[[ Material for this task open ]]
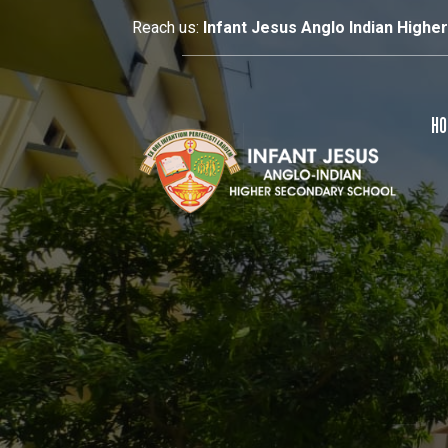
Reach us:
Infant Jesus Anglo Indian Highe
HO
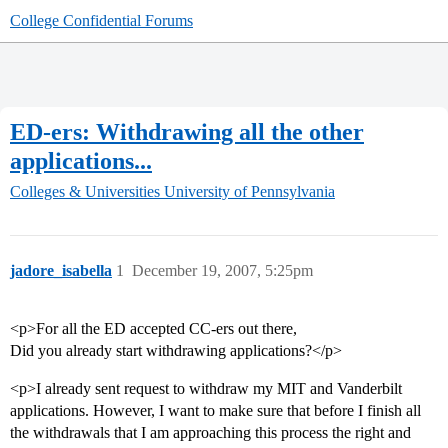
College Confidential Forums
ED-ers: Withdrawing all the other
applications...
Colleges & Universities
University of Pennsylvania
jadore_isabella
1
December 19, 2007, 5:25pm
<p>For all the ED accepted CC-ers out there,
Did you already start withdrawing applications?</p>
<p>I already sent request to withdraw my MIT and Vanderbilt
applications. However, I want to make sure that before I finish all
the withdrawals that I am approaching this process the right and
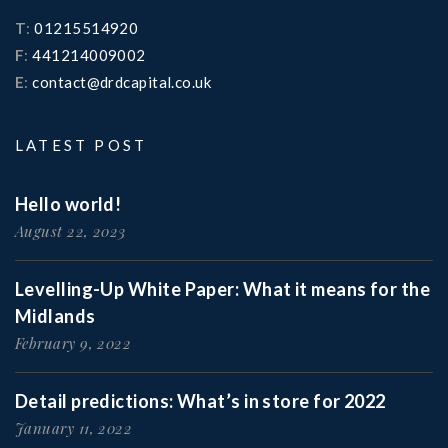
T
:
01215514920
F
:
441214009002
E
:
contact@drdcapital.co.uk
LATEST POST
Hello world!
August 22, 2023
Levelling-Up White Paper: What it means for the
Midlands
February 9, 2022
Detail predictions: What’s in store for 2022
January 11, 2022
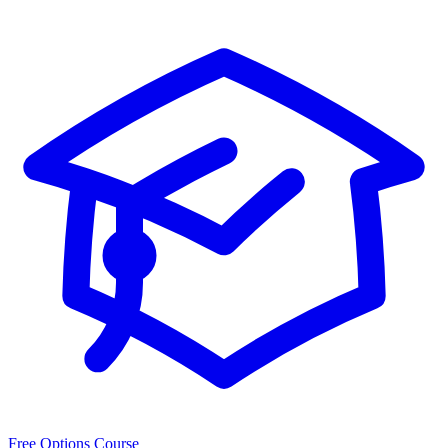
Free Options Course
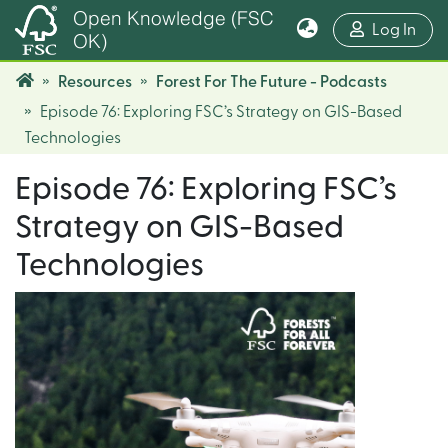
Open Knowledge (FSC
(cur
Log In
OK)
Resources
Forest For The Future - Podcasts
Episode 76: Exploring FSC’s Strategy on GIS-Based
Technologies
Episode 76: Exploring FSC’s
Strategy on GIS-Based
Technologies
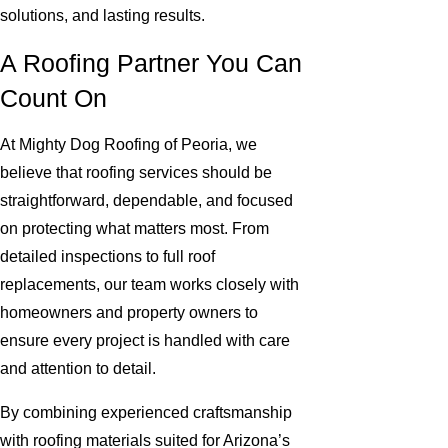
solutions, and lasting results.
A Roofing Partner You Can
Count On
At Mighty Dog Roofing of Peoria, we
believe that roofing services should be
straightforward, dependable, and focused
on protecting what matters most. From
detailed inspections to full roof
replacements, our team works closely with
homeowners and property owners to
ensure every project is handled with care
and attention to detail.
By combining experienced craftsmanship
with roofing materials suited for Arizona’s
[[ Material for this task closed ]]
Rewrite the lines from the one containing "solutions, and lasting results." through the end of the records, both ends included, as a Markdown table. Use the columns Row and Text line, number each line in order, and leave out any blank lines.

=== Answer below ===
| Row | Text line |
|---|---|
| 1 | solutions, and lasting results. |
| 2 | A Roofing Partner You Can |
| 3 | Count On |
| 4 | At Mighty Dog Roofing of Peoria, we |
| 5 | believe that roofing services should be |
| 6 | straightforward, dependable, and focused |
| 7 | on protecting what matters most. From |
| 8 | detailed inspections to full roof |
| 9 | replacements, our team works closely with |
| 10 | homeowners and property owners to |
| 11 | ensure every project is handled with care |
| 12 | and attention to detail. |
| 13 | By combining experienced craftsmanship |
| 14 | with roofing materials suited for Arizona’s |